Second, the bill’s technical dictates — targeted deletion, auditable consent, annual retention reviews, and vendor auditability — will pressure legacy systems and create transition costs; the five‑year staging for certain retention provisions recognizes the burden but leaves uncertainty about acceptable migration timelines and deidentification standards.

Interplay with federal regimes and carve‑outs creates implementation friction.
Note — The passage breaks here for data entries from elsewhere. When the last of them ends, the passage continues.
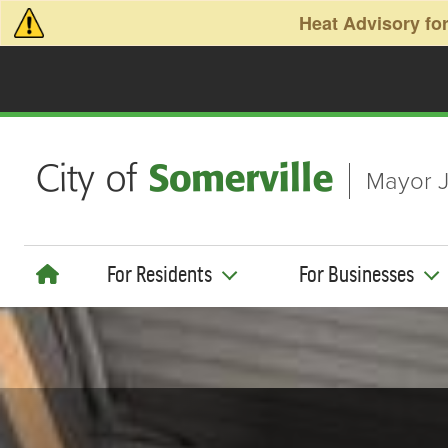
Skip to main content
Heat Advisory for
Mayor J
For Residents
For Businesses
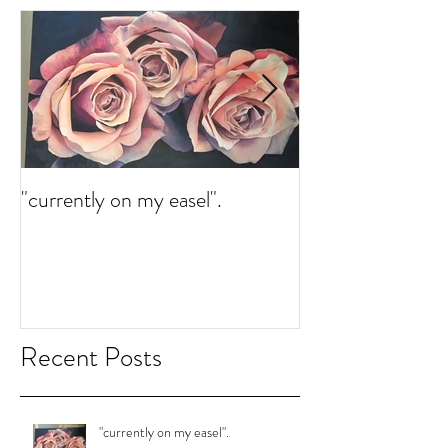
"currently on my easel".
"currently on my 
Recent Posts
"currently on my easel".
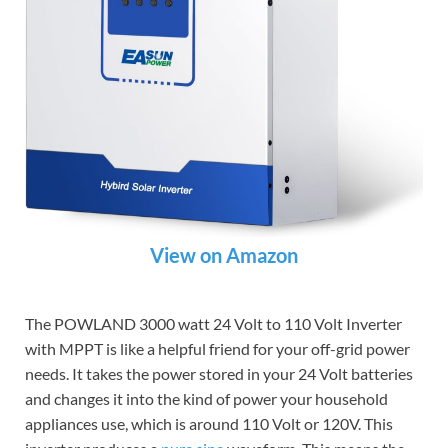
View on Amazon
The POWLAND 3000 watt 24 Volt to 110 Volt Inverter
with MPPT is like a helpful friend for your off-grid power
needs. It takes the power stored in your 24 Volt batteries
and changes it into the kind of power your household
appliances use, which is around 110 Volt or 120V. This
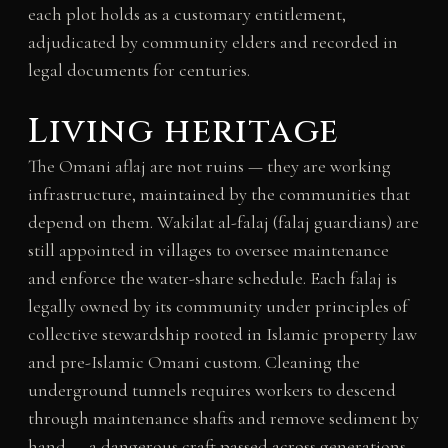
each plot holds as a customary entitlement,
adjudicated by community elders and recorded in
legal documents for centuries.
Living heritage
The Omani aflaj are not ruins — they are working
infrastructure, maintained by the communities that
depend on them. Wakilat al-falaj (falaj guardians) are
still appointed in villages to oversee maintenance
and enforce the water-share schedule. Each falaj is
legally owned by its community under principles of
collective stewardship rooted in Islamic property law
and pre-Islamic Omani custom. Cleaning the
underground tunnels requires workers to descend
through maintenance shafts and remove sediment by
hand — a dangerous craft passed across generations.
The statute preserves HIPAA and GLBA coverage but carves in disability insurers not regulated as health plans, and allows certain affiliate and reinsurance transfers (and FCRA preemptions) that complicate cross‑border protections and global reinsurance workflows.

The Commissioner’s ability to promulgate binding regulations without the Administrative Procedure Act and the confidentiality of submitted compliance materials narrows public participation in rulemaking but accelerates regulatory action; that combination increases uncertainty about how broad concepts like 'necessary and proportionate' or 'sensitive personal information' will be applied in practice. Finally, the act couples administrative enforcement (potentially large fines and license actions) with a limited private right of action capped at actual damages — this keeps major enforcement in the regulator’s hands but may leave consumers relying on the Commissioner rather than litigation for remedies.